### EXTRACTED ENTRIES
####
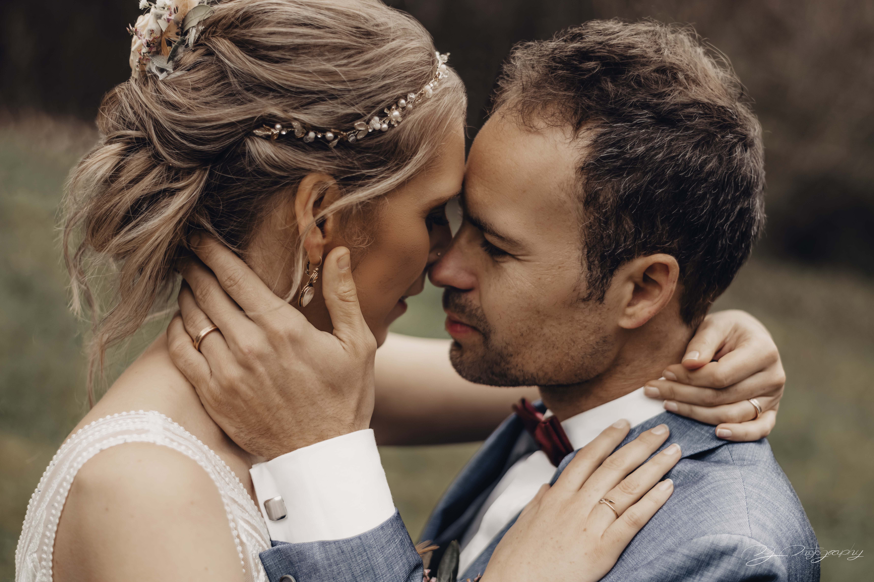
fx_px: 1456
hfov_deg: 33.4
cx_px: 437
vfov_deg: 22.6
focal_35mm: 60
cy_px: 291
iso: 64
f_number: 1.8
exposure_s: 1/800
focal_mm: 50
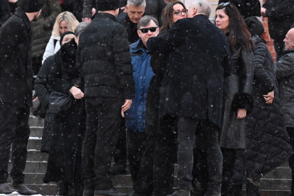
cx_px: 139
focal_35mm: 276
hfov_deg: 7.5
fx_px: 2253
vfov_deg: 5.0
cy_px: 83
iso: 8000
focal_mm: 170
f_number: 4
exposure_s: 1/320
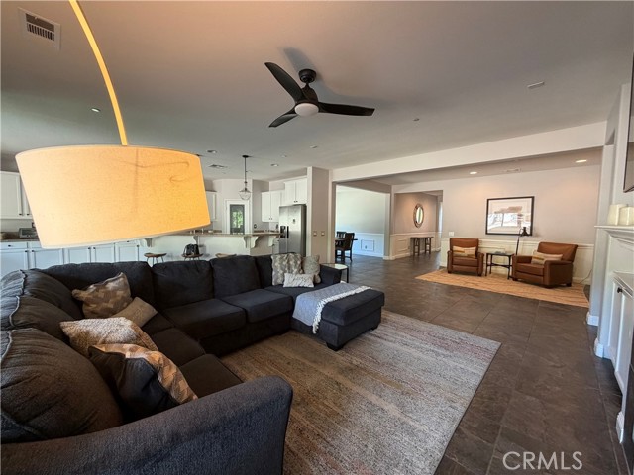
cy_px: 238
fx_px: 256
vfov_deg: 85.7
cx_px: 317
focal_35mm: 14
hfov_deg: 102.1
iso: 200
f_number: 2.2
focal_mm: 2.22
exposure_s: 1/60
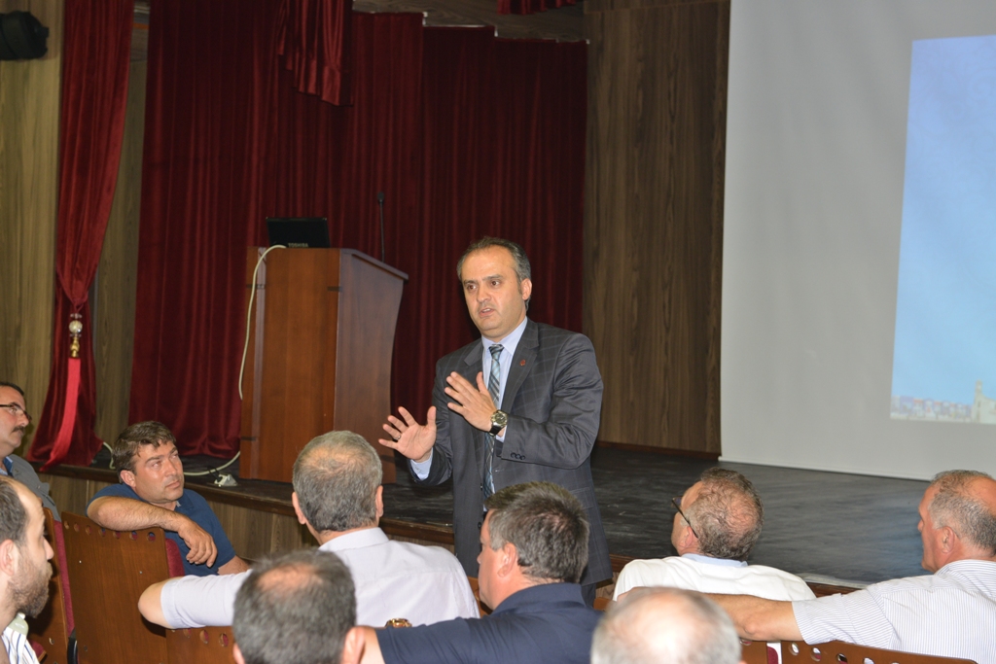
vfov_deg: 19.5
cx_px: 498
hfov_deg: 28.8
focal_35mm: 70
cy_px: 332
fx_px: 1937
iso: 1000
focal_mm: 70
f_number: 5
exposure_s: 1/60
####
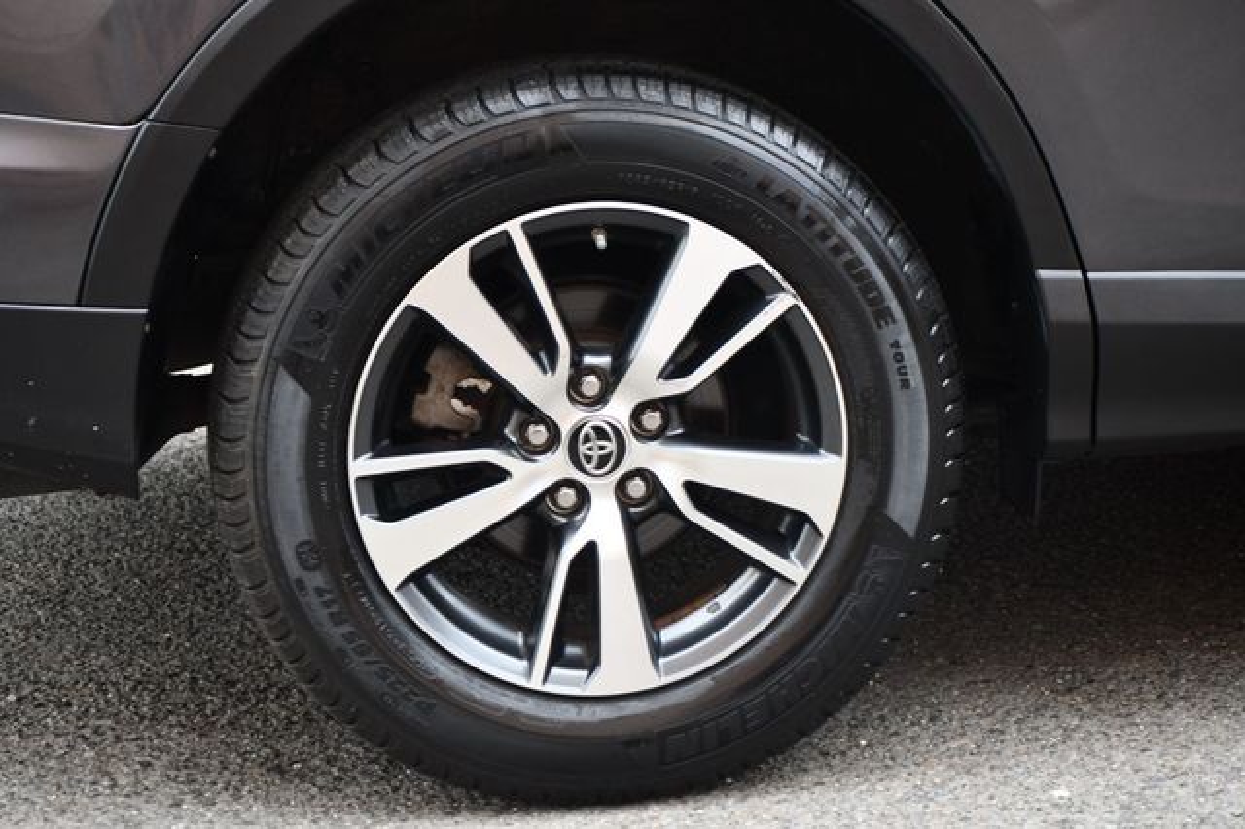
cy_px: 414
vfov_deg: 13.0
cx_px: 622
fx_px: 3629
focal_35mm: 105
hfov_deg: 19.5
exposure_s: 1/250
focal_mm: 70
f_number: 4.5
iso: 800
####
### WRITTEN TASK
Output should consist of the lines above from the one with "fx_px: 1456" down to the one with "focal_35mm: 14", exact and without pictures.

### COMPLETED EXERCISE
fx_px: 1456
hfov_deg: 33.4
cx_px: 437
vfov_deg: 22.6
focal_35mm: 60
cy_px: 291
iso: 64
f_number: 1.8
exposure_s: 1/800
focal_mm: 50
cx_px: 139
focal_35mm: 276
hfov_deg: 7.5
fx_px: 2253
vfov_deg: 5.0
cy_px: 83
iso: 8000
focal_mm: 170
f_number: 4
exposure_s: 1/320
cy_px: 238
fx_px: 256
vfov_deg: 85.7
cx_px: 317
focal_35mm: 14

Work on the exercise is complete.